▶ 原文:
::::

我叫蔡忠兰,今年67岁了,是北京华艺景泰蓝厂退休工人。1996年夏天,有一天早上在公园晨练时,听一位大姐说练法轮功能治百病,而且一人练功全家受益。当时我经常脚腿疼和腰疼,老伴身体也不好,女儿也有心脏病,我就抱着试试看的态度加入了练功的队伍。
练了一段时间,可能是由于坚持活动,还有心理暗示的作用,我感觉腰疼得慢了,于是我就更加相信练习法轮功能治病的说法了。很快,我从辅导员那里买来法轮功的书籍,参加学习小组,开始认真的“学法”、练功。
1999年国家依法取缔法轮功后,在女儿和老伴的劝告下,我就不想再练功了。特别是那时功友们经常偷偷摸摸的聚会、进行地下串联,我特别反感,认为这不是练功人要做的事。2001年3月,我就公开声明与法轮功决裂。可是站点的辅导员周某多次打电话,把我叫到他家,要我继续练功。我不听他的,他就威胁我,说老艾不练功了,得了半身不遂,如果你不练了,就得下地狱,会被扔进痰盂里去,比老艾还要惨!老艾是我们一起练功的功友,她因为脑血栓,治疗不及时,瘫痪了。他还找来别的功友给我打气,他们说:“你不练了,‘师父’不管你,还要惩罚你!”说得我非常害怕,产生了骑虎难下的感觉。复练吧,国家已经明令禁止;不练吧,又担心如李洪志“师父”所说,他有“法身”保护并监视所有修炼者,并将“病业”推还给停止修炼法轮功的人。由于害怕这一结果的发生,我又开始练法轮功。在功友们的逼迫下,我在网上发了严正声明,还给老伴和弟弟用化名做了“三退”,想用这种方法,躲过李洪志给我的劫难。
从那以后,我就在功友们的带动下,在“学法”、练功的同时,走出来散发宣传品,“讲真相”。我们经常在晚上、早上和中午不易被人发现的时候偷偷摸摸散发传单,还听从功友的指使,在人民币上写法轮功的宣传口号,买菜时给人家。我认为这样做,我就能离李洪志说的“圆满”更近一步。

::::

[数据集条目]
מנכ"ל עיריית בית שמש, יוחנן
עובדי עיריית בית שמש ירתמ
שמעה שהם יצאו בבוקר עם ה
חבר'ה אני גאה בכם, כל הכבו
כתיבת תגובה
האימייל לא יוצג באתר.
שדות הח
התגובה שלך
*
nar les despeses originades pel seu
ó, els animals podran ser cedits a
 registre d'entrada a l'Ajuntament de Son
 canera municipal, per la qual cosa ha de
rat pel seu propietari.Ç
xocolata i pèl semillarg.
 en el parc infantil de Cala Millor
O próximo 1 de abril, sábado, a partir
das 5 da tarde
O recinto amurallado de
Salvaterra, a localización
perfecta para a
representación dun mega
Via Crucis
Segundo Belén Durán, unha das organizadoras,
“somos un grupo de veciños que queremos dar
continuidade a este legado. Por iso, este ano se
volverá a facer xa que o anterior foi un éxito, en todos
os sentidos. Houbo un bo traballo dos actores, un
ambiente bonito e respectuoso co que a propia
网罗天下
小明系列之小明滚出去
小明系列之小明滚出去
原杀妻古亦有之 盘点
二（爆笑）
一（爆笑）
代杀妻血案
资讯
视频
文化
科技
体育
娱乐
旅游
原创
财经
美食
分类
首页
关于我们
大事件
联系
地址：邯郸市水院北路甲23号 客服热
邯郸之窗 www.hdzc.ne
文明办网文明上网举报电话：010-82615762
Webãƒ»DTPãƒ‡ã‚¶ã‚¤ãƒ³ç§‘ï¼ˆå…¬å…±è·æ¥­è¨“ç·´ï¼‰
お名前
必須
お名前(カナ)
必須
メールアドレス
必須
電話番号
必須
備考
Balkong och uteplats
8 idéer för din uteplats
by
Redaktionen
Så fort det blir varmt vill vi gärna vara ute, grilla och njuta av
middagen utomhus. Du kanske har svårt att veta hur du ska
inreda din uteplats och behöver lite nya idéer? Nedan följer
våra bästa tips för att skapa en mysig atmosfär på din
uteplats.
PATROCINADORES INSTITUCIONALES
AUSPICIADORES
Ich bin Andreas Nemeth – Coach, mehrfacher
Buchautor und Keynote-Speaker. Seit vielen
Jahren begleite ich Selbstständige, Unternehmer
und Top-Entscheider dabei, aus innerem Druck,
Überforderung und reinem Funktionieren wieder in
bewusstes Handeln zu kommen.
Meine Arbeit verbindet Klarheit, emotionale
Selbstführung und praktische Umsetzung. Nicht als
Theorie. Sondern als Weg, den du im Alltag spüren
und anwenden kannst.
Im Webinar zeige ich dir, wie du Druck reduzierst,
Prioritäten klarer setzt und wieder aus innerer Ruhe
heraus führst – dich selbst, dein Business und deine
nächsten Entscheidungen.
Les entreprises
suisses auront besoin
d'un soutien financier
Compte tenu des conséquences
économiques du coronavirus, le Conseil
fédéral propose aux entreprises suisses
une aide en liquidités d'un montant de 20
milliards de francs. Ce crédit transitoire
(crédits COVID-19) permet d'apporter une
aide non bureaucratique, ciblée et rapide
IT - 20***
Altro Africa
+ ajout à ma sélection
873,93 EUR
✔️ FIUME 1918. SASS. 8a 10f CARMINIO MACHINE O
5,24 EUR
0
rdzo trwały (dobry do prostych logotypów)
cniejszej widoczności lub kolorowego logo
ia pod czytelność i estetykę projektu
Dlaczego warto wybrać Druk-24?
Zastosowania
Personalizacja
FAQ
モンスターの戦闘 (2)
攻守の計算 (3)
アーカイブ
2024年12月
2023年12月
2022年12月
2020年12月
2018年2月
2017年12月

::::

▶ 练习要求:
A: 这篇自述中,作者在什么时间公开声明与法轮功决裂?
B: 根据这篇自述,判断下列说法是否与原文相符,并引用原文中起决定作用的字句:(i)作者是北京华艺景泰蓝厂的退休工人;(ii)作者的女儿患有糖尿病;(iii)老艾因脑血栓瘫痪。

▶ 参考答案:
A: 2001年3月。

B:
(i)是。"是北京华艺景泰蓝厂退休工人"
(ii)否。"女儿也有心脏病"
(iii)是。"她因为脑血栓,治疗不及时,瘫痪了"